Retour sur son parcours et sa vision du métier de commissaire d'exposition.

Raconte-moi ton (dense) parcours professionnel. Comment en es-tu venu à travailler dans le domaine artistique ?
L'art, c'est une passion qui est née dans mon adolescence, peut-être même l'enfance... J'ai obtenu un bac avec une option arts plastiques puis j'ai suivi des études d'histoire de l'art et d'esthétique. J'ai eu moi-même une pratique d'artiste quand j'étais adolescent et étudiant : peinture, sculpture, installation, son, musique... Mais je ne me suis jamais considéré comme un artiste ! Aujourd'hui, je crois que cette pratique a été très importante pour ce que je fais aujourd'hui.

## DONNÉES D'ENTRÉE:
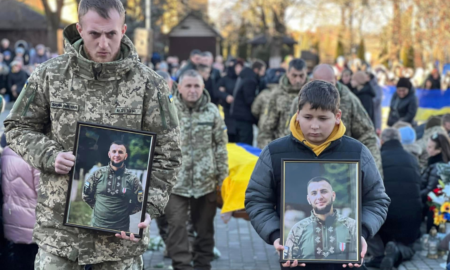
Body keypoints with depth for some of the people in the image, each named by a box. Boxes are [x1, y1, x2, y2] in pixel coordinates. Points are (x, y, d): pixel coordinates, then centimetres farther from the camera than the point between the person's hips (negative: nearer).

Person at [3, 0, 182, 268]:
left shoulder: (148, 84, -3)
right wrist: (50, 155, -11)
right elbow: (18, 128, 9)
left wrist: (148, 209, -13)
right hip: (58, 226, 1)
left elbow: (167, 155, -1)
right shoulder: (50, 75, 1)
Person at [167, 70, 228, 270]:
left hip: (205, 181, 2)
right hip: (176, 180, -2)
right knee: (176, 225, -6)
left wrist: (222, 175, 5)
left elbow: (221, 145, 6)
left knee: (204, 226, 13)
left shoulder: (212, 112, 1)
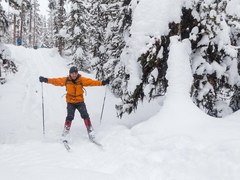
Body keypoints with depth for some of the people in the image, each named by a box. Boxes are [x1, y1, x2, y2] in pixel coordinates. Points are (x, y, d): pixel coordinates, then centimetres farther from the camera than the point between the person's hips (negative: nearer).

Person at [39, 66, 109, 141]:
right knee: (70, 117, -14)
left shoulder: (82, 80, -8)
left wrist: (102, 83, -24)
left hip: (80, 101, 0)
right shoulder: (66, 80, -5)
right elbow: (56, 81, -1)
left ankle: (91, 132, -2)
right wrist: (46, 80, -9)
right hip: (70, 102, 0)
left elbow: (91, 82, -15)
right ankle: (65, 134, -2)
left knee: (85, 116, -12)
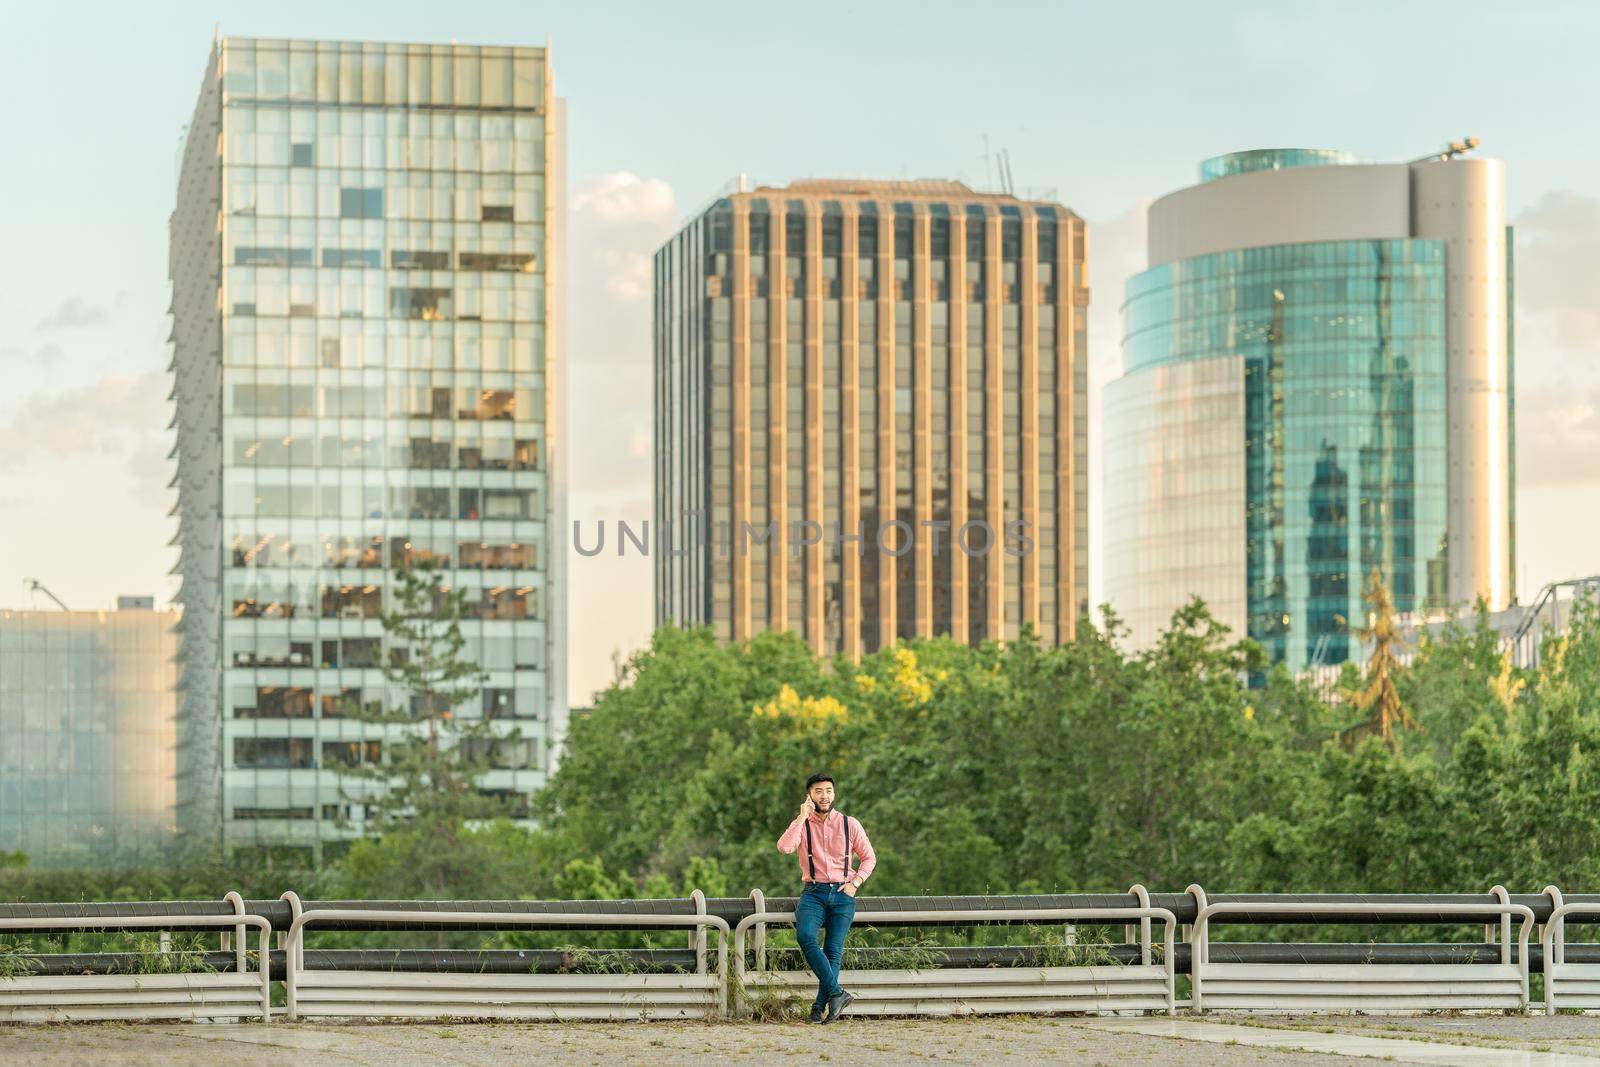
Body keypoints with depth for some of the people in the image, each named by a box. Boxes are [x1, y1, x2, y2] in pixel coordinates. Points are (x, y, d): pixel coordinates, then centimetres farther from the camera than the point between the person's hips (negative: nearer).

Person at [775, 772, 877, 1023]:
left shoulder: (849, 824, 7)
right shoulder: (802, 824, 5)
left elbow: (869, 857, 14)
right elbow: (784, 847, -15)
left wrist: (855, 883, -1)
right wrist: (802, 817, -14)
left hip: (842, 893, 1)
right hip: (813, 892, 0)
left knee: (833, 950, -12)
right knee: (805, 937, -27)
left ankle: (820, 1007, -10)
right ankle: (836, 993, -25)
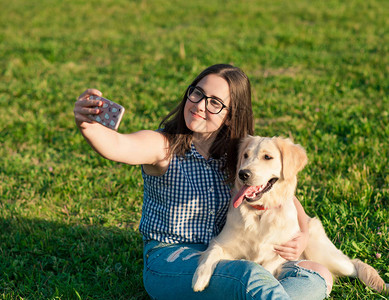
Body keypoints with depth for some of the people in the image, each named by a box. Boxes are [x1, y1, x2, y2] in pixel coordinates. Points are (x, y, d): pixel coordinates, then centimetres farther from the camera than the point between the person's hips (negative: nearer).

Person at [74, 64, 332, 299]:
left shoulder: (238, 156, 4)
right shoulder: (163, 145, -11)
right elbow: (118, 146, -33)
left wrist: (303, 235, -9)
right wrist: (87, 125, -55)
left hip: (223, 259, 6)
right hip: (168, 262, -6)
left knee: (319, 276, -13)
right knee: (251, 276, -35)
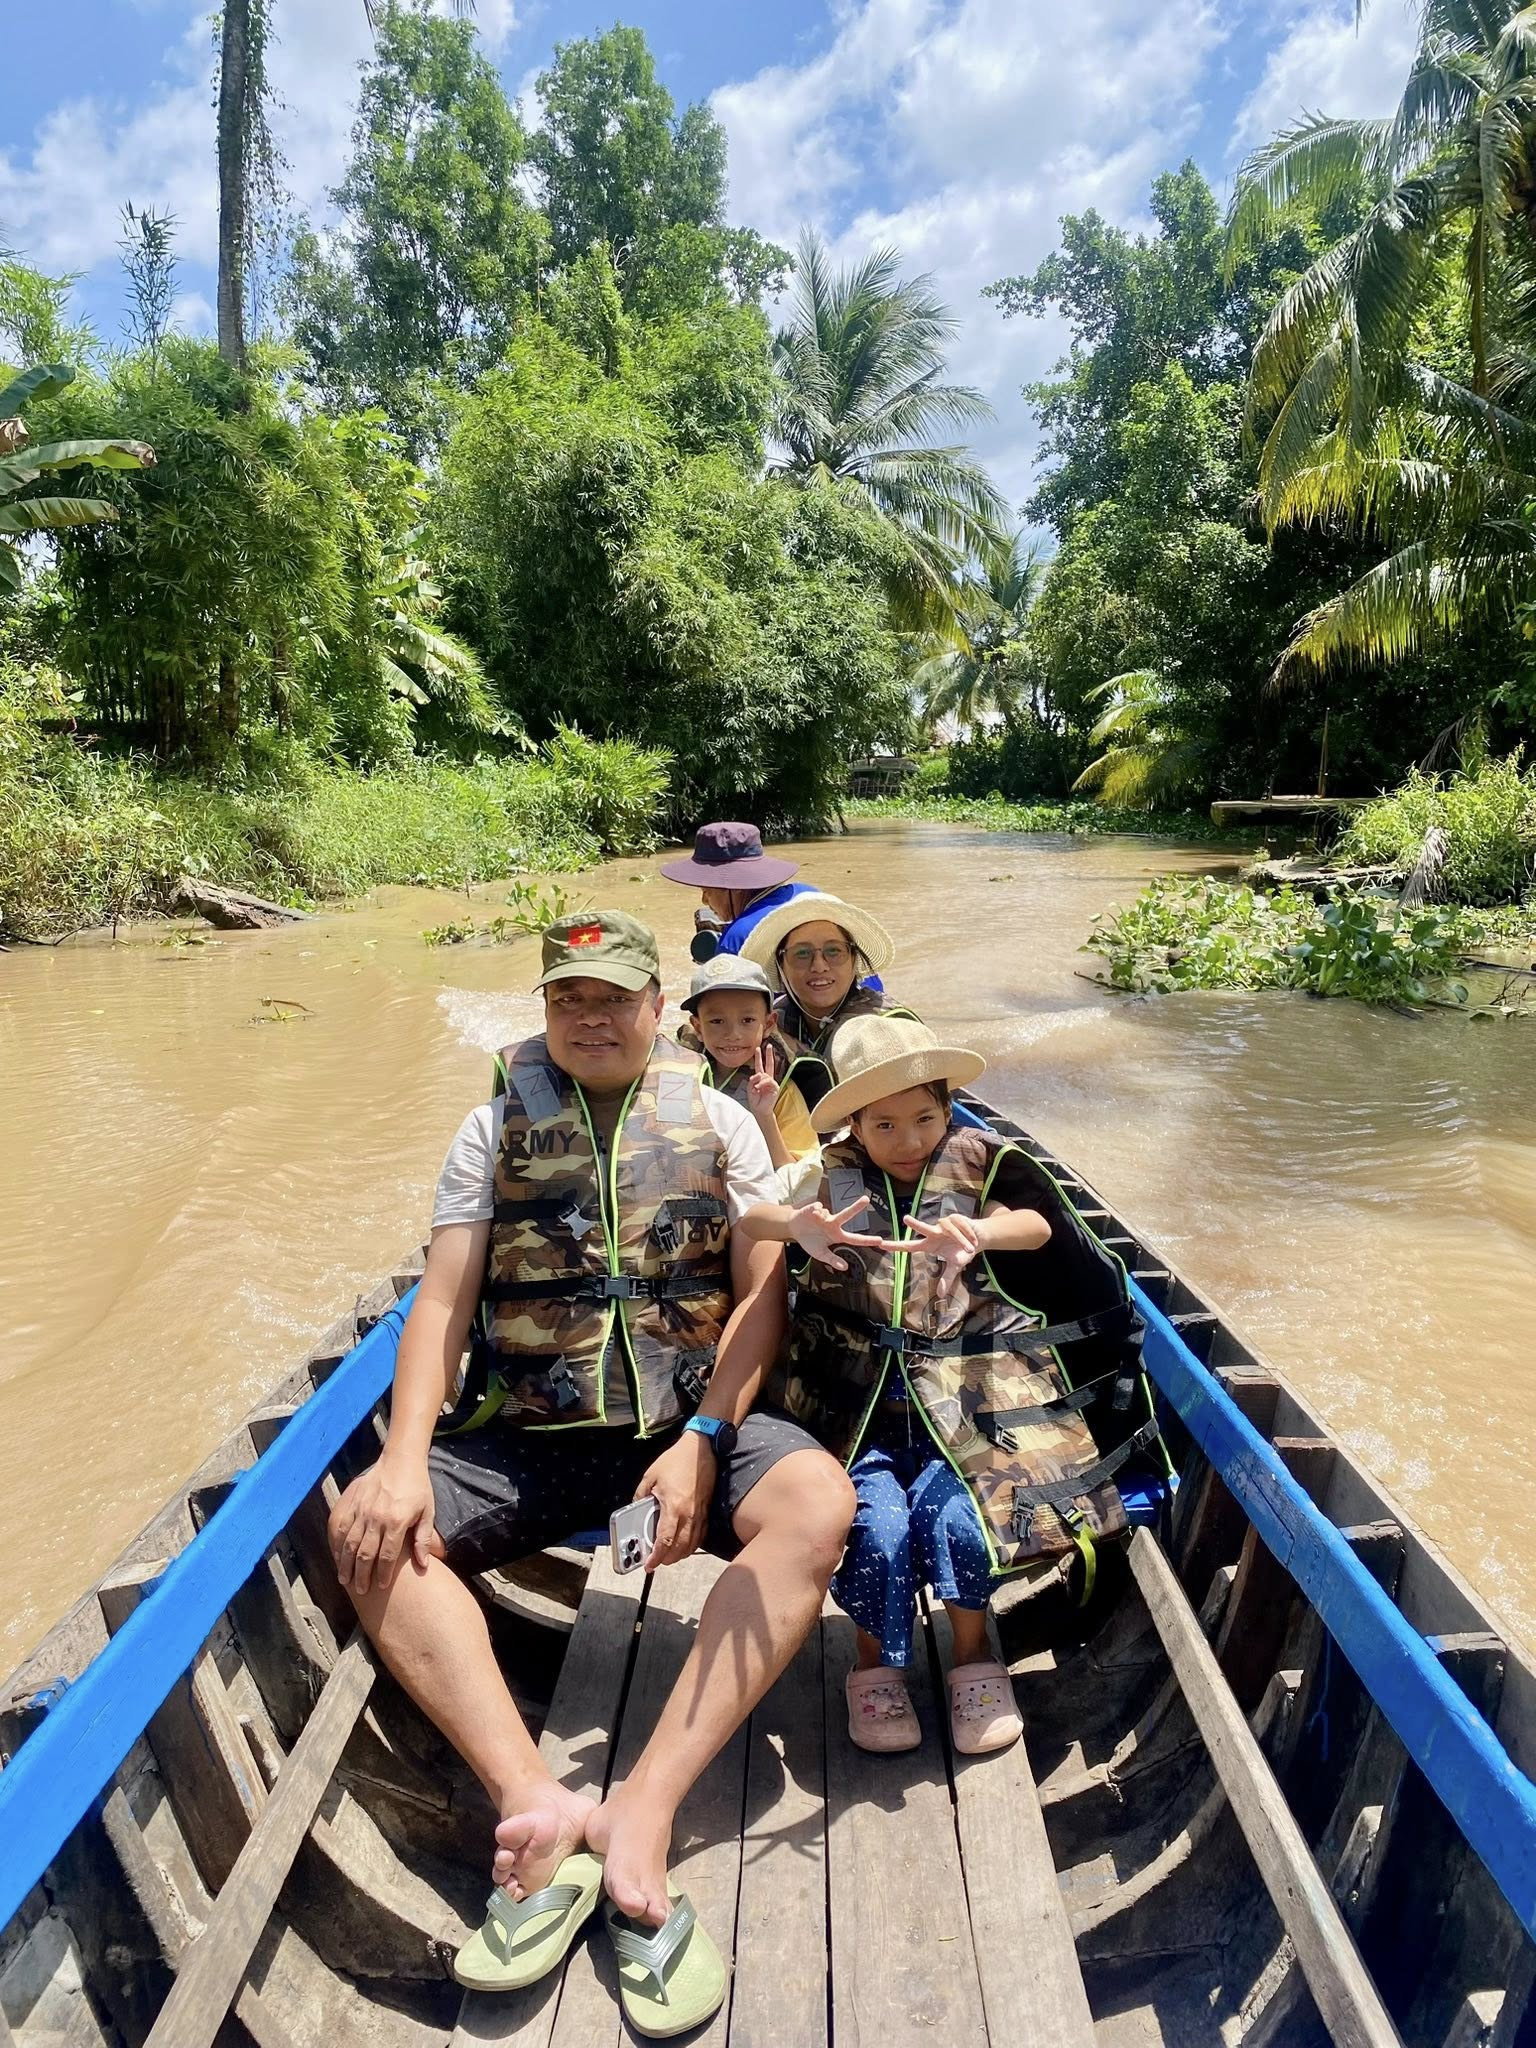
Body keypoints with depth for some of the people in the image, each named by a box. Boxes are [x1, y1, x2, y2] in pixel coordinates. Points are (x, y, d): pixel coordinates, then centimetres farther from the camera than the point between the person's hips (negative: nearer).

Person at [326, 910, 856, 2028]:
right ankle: (537, 1803, -28)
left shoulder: (721, 1124, 4)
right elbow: (442, 1302, 1)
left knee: (818, 1504, -30)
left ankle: (644, 1809, -29)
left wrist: (700, 1443, -15)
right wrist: (405, 1459, -14)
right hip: (537, 1435, 2)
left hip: (696, 1420, -1)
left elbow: (761, 1296, -2)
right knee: (369, 1527, -21)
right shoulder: (497, 1128, 7)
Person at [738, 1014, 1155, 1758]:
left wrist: (981, 1233, -42)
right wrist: (798, 1226, -41)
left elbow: (1036, 1223, -17)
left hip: (966, 1390, 1)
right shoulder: (833, 1176, 1)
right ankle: (875, 1663, 12)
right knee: (877, 1523, -19)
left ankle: (973, 1651, 12)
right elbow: (748, 1213, -15)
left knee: (956, 1514, -20)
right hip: (858, 1397, 0)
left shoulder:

## VOLETS DE L'EXERCICE:
1/ Extrayez du document source, sans la moindre modification, le passage commençant par « Retour sur son » et se poursuivant jusqu'à « domaine artistique ? ».
2/ Dressez la liste complète des pratiques artistiques que, selon le document source, la personne interrogée a exercées à l'adolescence et pendant ses études.
Veuillez vous fonder exclusivement sur le document source.

## RÉPONSES FOURNIES:
1/
Retour sur son parcours et sa vision du métier de commissaire d'exposition.

Raconte-moi ton (dense) parcours professionnel. Comment en es-tu venu à travailler dans le domaine artistique ?

2/ peinture, sculpture, installation, son, musique